A newspaper in the UK was able to find, via a Freedom of Information request, that the Devon council workers have experienced fifteen instances of computer thefts over the past three years. It makes one wonder why it took the council such a long time to decide to encrypt hard drives. It certainly couldn’t have been its rarity (encryption has been available since the seventies) nor its cost (AlertBoot, for example, makes it easy and affordable to protect the contents of computers across an organization’s base).
Perhaps the answer lies in what someone interviewed for the article called a “cavalier attitude” by the council. Harsh words, perhaps; after all, there’s no way of knowing what the council is doing, or has done, to stem data breaches. They could be facing impediments at a higher level in the form of budget approvals (or lack of approvals), for example.
On the other hand, if an organization accused of being cavalier with sensitive data tries to defend itself by pointing out that “in these cases [the theft of computers], the devices were stolen from officers, not casually lost”…well, that’s not a winning or an endearing argument. I mean, can you imagine the reaction of the public if someone said that regarding the loss a nuclear warhead? Or maybe children from a nursing facility? So why make the statement regarding personal information? I guess they don’t think the loss of data warrants the same or similar level of concern — which would seemingly be a cavalier attitude when viewed by those directly affected by a data breach.

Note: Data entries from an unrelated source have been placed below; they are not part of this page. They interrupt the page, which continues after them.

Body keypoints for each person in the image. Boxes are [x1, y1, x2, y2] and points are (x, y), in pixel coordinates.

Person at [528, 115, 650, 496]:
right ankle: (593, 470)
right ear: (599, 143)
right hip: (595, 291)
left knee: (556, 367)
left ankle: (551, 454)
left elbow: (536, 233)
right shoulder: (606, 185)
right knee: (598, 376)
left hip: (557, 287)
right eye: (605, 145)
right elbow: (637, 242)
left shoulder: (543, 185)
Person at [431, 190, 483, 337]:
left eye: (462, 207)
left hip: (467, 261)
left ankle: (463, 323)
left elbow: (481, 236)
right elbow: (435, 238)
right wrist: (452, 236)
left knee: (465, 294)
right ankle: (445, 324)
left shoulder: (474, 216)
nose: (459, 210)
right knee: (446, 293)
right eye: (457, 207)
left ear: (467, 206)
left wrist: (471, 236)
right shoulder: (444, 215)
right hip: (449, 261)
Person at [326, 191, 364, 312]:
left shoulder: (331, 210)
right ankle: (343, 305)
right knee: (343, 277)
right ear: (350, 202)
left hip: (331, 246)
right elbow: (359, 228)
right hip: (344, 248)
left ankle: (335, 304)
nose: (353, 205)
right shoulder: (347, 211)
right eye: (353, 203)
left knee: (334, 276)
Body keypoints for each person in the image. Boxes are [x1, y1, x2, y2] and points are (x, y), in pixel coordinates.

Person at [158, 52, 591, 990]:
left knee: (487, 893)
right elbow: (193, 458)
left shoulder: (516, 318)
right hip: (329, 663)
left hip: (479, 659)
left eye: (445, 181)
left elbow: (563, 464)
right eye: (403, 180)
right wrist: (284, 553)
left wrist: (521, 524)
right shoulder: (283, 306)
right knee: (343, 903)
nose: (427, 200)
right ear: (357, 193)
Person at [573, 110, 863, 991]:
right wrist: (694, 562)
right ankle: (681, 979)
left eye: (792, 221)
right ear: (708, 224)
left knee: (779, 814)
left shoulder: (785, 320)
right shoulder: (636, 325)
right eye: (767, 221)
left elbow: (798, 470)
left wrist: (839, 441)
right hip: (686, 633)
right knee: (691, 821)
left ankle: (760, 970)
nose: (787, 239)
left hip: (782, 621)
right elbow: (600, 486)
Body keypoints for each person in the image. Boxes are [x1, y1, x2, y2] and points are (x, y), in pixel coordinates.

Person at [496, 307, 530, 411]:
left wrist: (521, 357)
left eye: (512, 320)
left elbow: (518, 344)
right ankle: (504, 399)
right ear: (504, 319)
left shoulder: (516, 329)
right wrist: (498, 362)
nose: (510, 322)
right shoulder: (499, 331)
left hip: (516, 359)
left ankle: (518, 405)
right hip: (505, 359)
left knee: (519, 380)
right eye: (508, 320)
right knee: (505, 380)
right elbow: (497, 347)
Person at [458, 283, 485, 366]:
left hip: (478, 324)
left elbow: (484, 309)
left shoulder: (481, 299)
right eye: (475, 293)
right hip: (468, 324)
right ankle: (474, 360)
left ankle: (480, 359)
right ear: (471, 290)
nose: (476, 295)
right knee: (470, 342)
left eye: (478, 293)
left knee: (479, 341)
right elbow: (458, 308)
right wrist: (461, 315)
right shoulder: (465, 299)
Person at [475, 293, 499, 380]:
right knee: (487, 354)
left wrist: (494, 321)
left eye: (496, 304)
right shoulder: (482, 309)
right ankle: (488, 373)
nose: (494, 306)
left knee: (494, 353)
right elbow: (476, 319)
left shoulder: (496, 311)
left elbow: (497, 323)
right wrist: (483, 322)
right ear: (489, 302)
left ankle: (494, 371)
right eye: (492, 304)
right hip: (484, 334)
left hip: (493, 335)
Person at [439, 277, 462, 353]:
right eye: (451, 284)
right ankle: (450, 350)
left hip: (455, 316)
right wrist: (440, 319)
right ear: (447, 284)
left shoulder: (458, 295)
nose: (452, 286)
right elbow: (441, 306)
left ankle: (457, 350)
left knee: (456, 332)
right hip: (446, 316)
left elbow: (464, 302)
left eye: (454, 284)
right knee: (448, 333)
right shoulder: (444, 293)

The good news is that the Devon County Council has wised up, and has already rolled out a program “to install encryption software on all laptops and other portable devices across the whole organisation.” The statement goes on to point out that “this will make it impossible for unauthorised people to access the data.”
Yes and no. The use of encryption will certainly protect the contents of those digital devices. However, a cavalier attitude regarding the secrecy of passwords will hamstring data security. I imagine that people who avoid blame by saying things were stolen, not lost, wouldn’t be willing to face blame when a laptop computer gets stolen, not lost…with the password stuck to the underside of the computer.